Mental health racial bias in England and Wales is ‘inexcusable’, says report

Ministers must use legislation to address an “unacceptable and inexcusable” failure to address racial disparity in the use of the Mental Health Act, MPs and peers have said.

The joint committee on the draft mental health bill says the bill does not go far enough to tackle failures that were identified in a landmark independent review five years ago, but which still persist and may even be getting worse.

Black people are four times more likely than white people to be detained under the Mental Health Act (MHA), and more than 11 times more likely – up from eight times higher in 2018 – to be given a community treatment order (CTO) in England, according to NHS statistics for 2021-22.

Some minorities are also more likely to spend longer in detention, experience multiple detentions, and be detained through contact with emergency departments or the criminal justice system.

The committee says the landmark 2018 review of the MHA by Prof Simon Wessely – which the bill is a response to – was intended to address racial and ethnic inequalities, but that those problems have not improved since then “and, on some key metrics, are getting rapidly worse”.

Lady Buscombe, the committee chair, said: “We believe stronger measures are needed to bring about change, in particular to tackle racial disparity in the use of the MHA. The failure to date is unacceptable and inexcusable.

“The government should strengthen its proposal on advanced choice and give patients a statutory right to request an advance choice document setting out their preferences for future care and treatment, thereby strengthening both patient choice and their voice.”

The report, published on Thursday, says that because CTOs represent “the starkest racial disparity in use of the act”, and due to evidence of their overuse as an alternative to discharge and doubts about their effectiveness, the orders should be abolished for most people. The proposed exceptions are for those involved in criminal proceedings or under sentence, where their continued use should be reviewed.

Other key recommendations include explicitly including a requirement to respect racial equality in the bill, and mandating that health organisations appoint a responsible person to collect and monitor data on detentions under the MHA, broken down by ethnicity. These should feed into annual figures published by the government and policies that reduce inequalities.

The committee heard evidence that showed it was difficult to legislate to directly affect racial discrimination, especially where legislation already existed, such as the Equality Act and public sector equality duty.

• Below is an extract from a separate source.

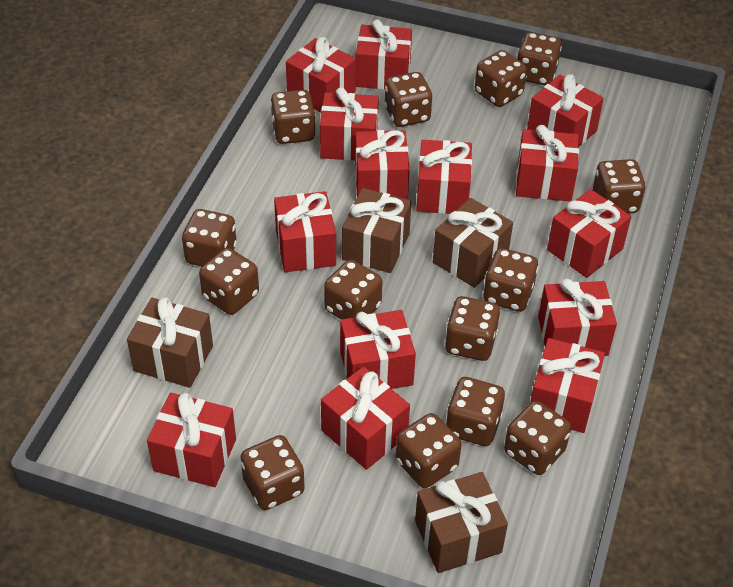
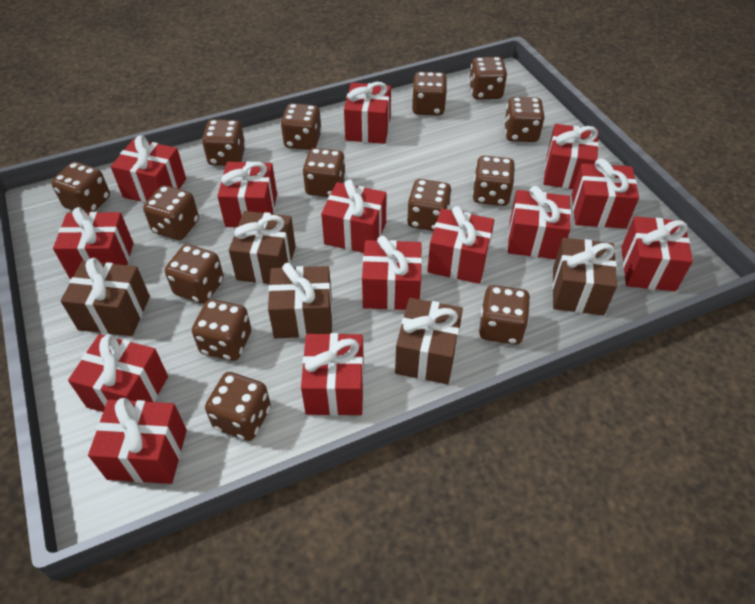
brown gift: [127,297,213,388] [342,188,412,273] [415,472,508,573] [433,198,513,288] = 4 -> [61,258,150,336] [229,211,296,284] [268,263,332,338] [395,298,463,384] [552,238,617,315] = 5

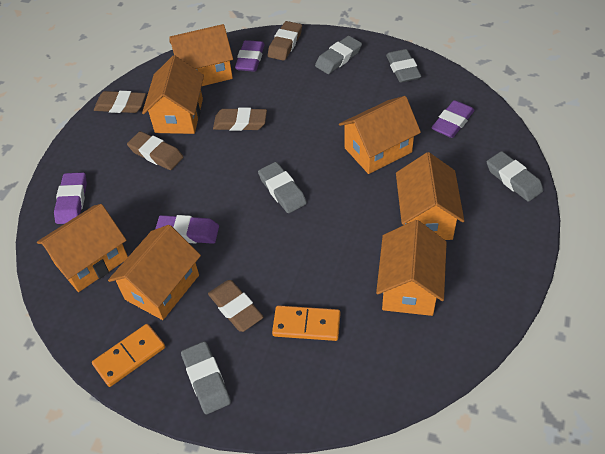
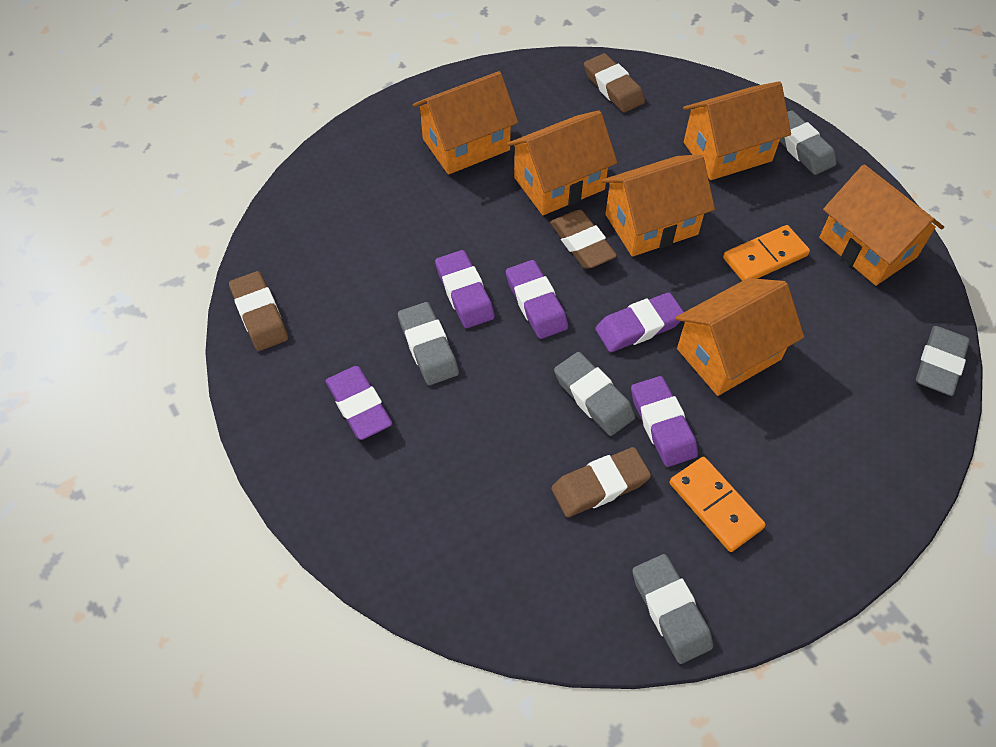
brown eraser: [94,91,146,113] [127,131,183,170] [208,280,264,332] [213,108,267,131] [268,21,302,61] = 5 -> [229,271,288,351] [550,209,617,269] [551,447,651,517] [584,53,645,113] = 4
orange house: [37,204,128,292] [108,225,201,320] [142,55,204,134] [169,24,233,86] [339,96,421,174] [376,220,447,316] [396,152,464,240] = 7 -> [413,71,518,175] [507,110,617,215] [602,154,715,257] [675,278,804,396] [683,81,791,180] [819,164,944,286] = 6
purple eraser: [54,172,87,224] [155,215,219,244] [235,40,265,72] [431,100,475,138] = 4 -> [326,366,392,440] [435,250,495,328] [506,260,568,339] [595,292,684,352] [631,376,698,467] = 5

The report states: “Whilst it is difficult to legislate for unconscious bias, or for clinicians to consider the experience of minority groups, the code of practice may guide those using the MHA to consider these factors – that ‘anti-racism be enshrined in the act as a guiding principle.’”

The committee also recommended stronger duties on commissioning bodies to ensure adequate supply of community services in order to end the inappropriate long-term detention of people with learning disabilities and autistic people.

A Department of Health and Social Care spokesperson said: “We are taking action to address the unequal treatment of people from Black and other ethnic minority backgrounds with mental illness – including by tightening the criteria under which people can be detained and subject to community treatment orders.

“The government will now review the committee’s recommendations and respond in due course.”